WASHINGTON — A law enacted two years ago to reduce violence in D.C. and increase transparency in policing is not fully in effect.
Lawmakers in D.C. learned during testimony Thursday that what they thought was a fully-funded initiative to collect data on all police interactions is only partially being implemented.
“It is very frustrating, and I am not the only person who is frustrated,” said Charles Allen, chair of the D.C. Committee on the Judiciary and Public Safety.
Allen held a daylong hearing going through the proposed budgets of the city departments under his committee’s purview. But during Deputy Mayor Kevin Donahue’s testimony, Allen expressed his frustration at learning certain data is not being collected during police and ticketing interactions — as required by the N.E.A.R. Act — due to inadequate infrastructure.
The District has not spent the $150,000 allocated to fund the N.E.A.R. Act, according to Donahue. He said his office and D.C. police prioritized the felony-related elements of the law that had to be met by a deadline, but have not yet brought the I.T. systems necessary to hold the required data up to compliance.
Full compliance “will require changing MPD’s Cobalt system and the Department of Motor Vehicle’s ticket processing system. Because the N.E.A.R. Act calls for racial and demographic information to be associated with traffic tickets that go to DMV as well,” Donahue explained.

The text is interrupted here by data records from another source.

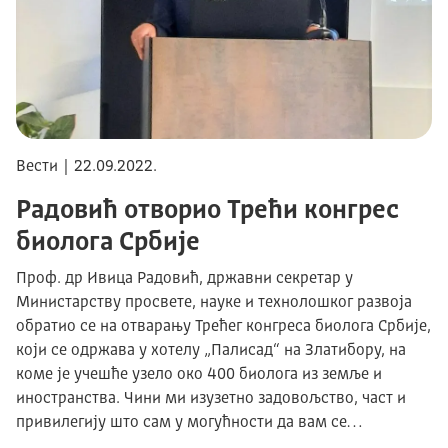
Вести | 22.09.2022.
Радовић отворио Трећи конгрес
биолога Србије
Проф. др Ивица Радовић, државни секретар у
Министарству просвете, науке и технолошког развоја
обратио се на отварању Трећег конгреса биолога Србије,
који се одржава у хотелу „Палисад“ на Златибору, на
коме је учешће узело око 400 биолога из земље и
иностранства. Чини ми изузетно задовољство, част и
привилегију што сам у могућности да вам се…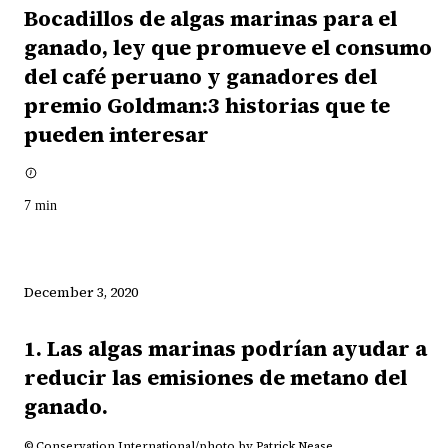
Bocadillos de algas marinas para el
ganado, ley que promueve el consumo
del café peruano y ganadores del
premio Goldman:3 historias que te
pueden interesar
7
min
December 3, 2020
1. Las algas marinas podrían ayudar a
reducir las emisiones de metano del
ganado.
© Conservation International/photo by Patrick Nease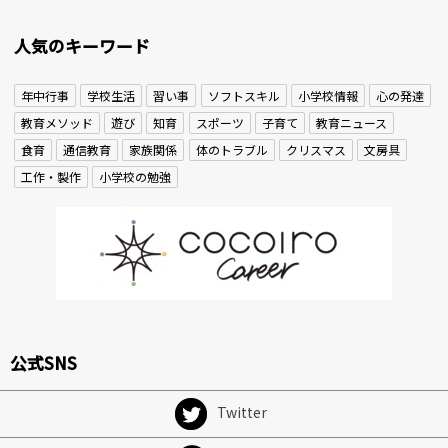
人気のキーワード
年中行事
学校生活
習い事
ソフトスキル
小学校情報
心の発達
教育メソッド
遊び
知育
スポーツ
子育て
教育ニュース
食育
通信教育
家族関係
体のトラブル
クリスマス
文房具
工作・製作
小学校の勉強
公式SNS
Twitter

Cobalt is the department’s records management system platform, D.C. police spokesman Dustin Sternbeck said.
During his testimony, Donahue could not tell Allen how much money should be budgeted to bring both systems up to speed.
Donahue said the lack of resources issue was raised to the committee previously, but said the miscommunication can be traced to a small number of people.
“I want to know exactly what’s necessary,” Allen said to Donahue. “But I’m also going to hold you accountable to get it done.”
“To the extent there has been a delay in the data piece and not a complete understanding of the necessary infrastructure changes that would be required, we’re guilty,” D.C. Police Chief Peter Newsham testified.
The 2016 Neighborhood Engagement Achieves Results Act requires in part that officers or anyone giving a ticket record details about the interaction, including asking someone’s race and gender.
While it is meant to make policing more transparent and easy to track, Newsham testified that it can also intensify a situation and make it more difficult.
“What I’m very concerned about is I don’t want our community, who we worked so hard to develop a trusting and legitimate relationship with, to be offended by what could be perceived as invasive stops,” he told Allen during the Thursday afternoon testimony regarding the D.C. police budget.
Newsham said he supports and will abide by the transparency required in the law but wanted the concerns in its application noted.
“Some of the data, frankly, we currently just don’t collect,” he said. “For example, we don’t collect race and gender on our traffic stops.”